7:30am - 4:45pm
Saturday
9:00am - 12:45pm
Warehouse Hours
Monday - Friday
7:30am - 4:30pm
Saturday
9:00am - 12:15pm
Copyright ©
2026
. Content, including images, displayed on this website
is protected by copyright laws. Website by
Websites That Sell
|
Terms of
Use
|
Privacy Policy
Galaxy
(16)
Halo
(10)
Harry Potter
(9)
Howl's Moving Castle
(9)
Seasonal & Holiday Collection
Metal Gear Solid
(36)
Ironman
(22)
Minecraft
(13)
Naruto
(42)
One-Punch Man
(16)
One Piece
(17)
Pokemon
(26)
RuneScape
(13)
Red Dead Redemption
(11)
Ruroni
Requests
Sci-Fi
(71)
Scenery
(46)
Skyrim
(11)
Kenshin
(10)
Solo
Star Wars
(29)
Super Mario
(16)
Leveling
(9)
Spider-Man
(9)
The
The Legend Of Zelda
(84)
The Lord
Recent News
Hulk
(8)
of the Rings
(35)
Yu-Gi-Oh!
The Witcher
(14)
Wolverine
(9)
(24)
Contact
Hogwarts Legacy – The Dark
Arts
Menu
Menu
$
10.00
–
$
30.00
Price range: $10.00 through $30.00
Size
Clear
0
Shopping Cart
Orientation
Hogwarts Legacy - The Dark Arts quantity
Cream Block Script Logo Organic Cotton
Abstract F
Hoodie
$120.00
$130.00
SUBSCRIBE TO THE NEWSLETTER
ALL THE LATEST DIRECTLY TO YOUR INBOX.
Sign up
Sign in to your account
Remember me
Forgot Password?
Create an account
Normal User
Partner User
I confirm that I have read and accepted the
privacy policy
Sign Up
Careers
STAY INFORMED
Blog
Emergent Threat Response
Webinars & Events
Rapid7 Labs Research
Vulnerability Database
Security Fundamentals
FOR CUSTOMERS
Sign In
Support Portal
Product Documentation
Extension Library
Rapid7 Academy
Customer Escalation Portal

(WHAT YOU NEED TO DO) Repeat each record verbatim.

(ANSWER)
7:30am - 4:45pm
Saturday
9:00am - 12:45pm
Warehouse Hours
Monday - Friday
7:30am - 4:30pm
Saturday
9:00am - 12:15pm
Copyright ©
2026
. Content, including images, displayed on this website
is protected by copyright laws. Website by
Websites That Sell
|
Terms of
Use
|
Privacy Policy
Galaxy
(16)
Halo
(10)
Harry Potter
(9)
Howl's Moving Castle
(9)
Seasonal & Holiday Collection
Metal Gear Solid
(36)
Ironman
(22)
Minecraft
(13)
Naruto
(42)
One-Punch Man
(16)
One Piece
(17)
Pokemon
(26)
RuneScape
(13)
Red Dead Redemption
(11)
Ruroni
Requests
Sci-Fi
(71)
Scenery
(46)
Skyrim
(11)
Kenshin
(10)
Solo
Star Wars
(29)
Super Mario
(16)
Leveling
(9)
Spider-Man
(9)
The
The Legend Of Zelda
(84)
The Lord
Recent News
Hulk
(8)
of the Rings
(35)
Yu-Gi-Oh!
The Witcher
(14)
Wolverine
(9)
(24)
Contact
Hogwarts Legacy – The Dark
Arts
Menu
Menu
$
10.00
–
$
30.00
Price range: $10.00 through $30.00
Size
Clear
0
Shopping Cart
Orientation
Hogwarts Legacy - The Dark Arts quantity
Cream Block Script Logo Organic Cotton
Abstract F
Hoodie
$120.00
$130.00
SUBSCRIBE TO THE NEWSLETTER
ALL THE LATEST DIRECTLY TO YOUR INBOX.
Sign up
Sign in to your account
Remember me
Forgot Password?
Create an account
Normal User
Partner User
I confirm that I have read and accepted the
privacy policy
Sign Up
Careers
STAY INFORMED
Blog
Emergent Threat Response
Webinars & Events
Rapid7 Labs Research
Vulnerability Database
Security Fundamentals
FOR CUSTOMERS
Sign In
Support Portal
Product Documentation
Extension Library
Rapid7 Academy
Customer Escalation Portal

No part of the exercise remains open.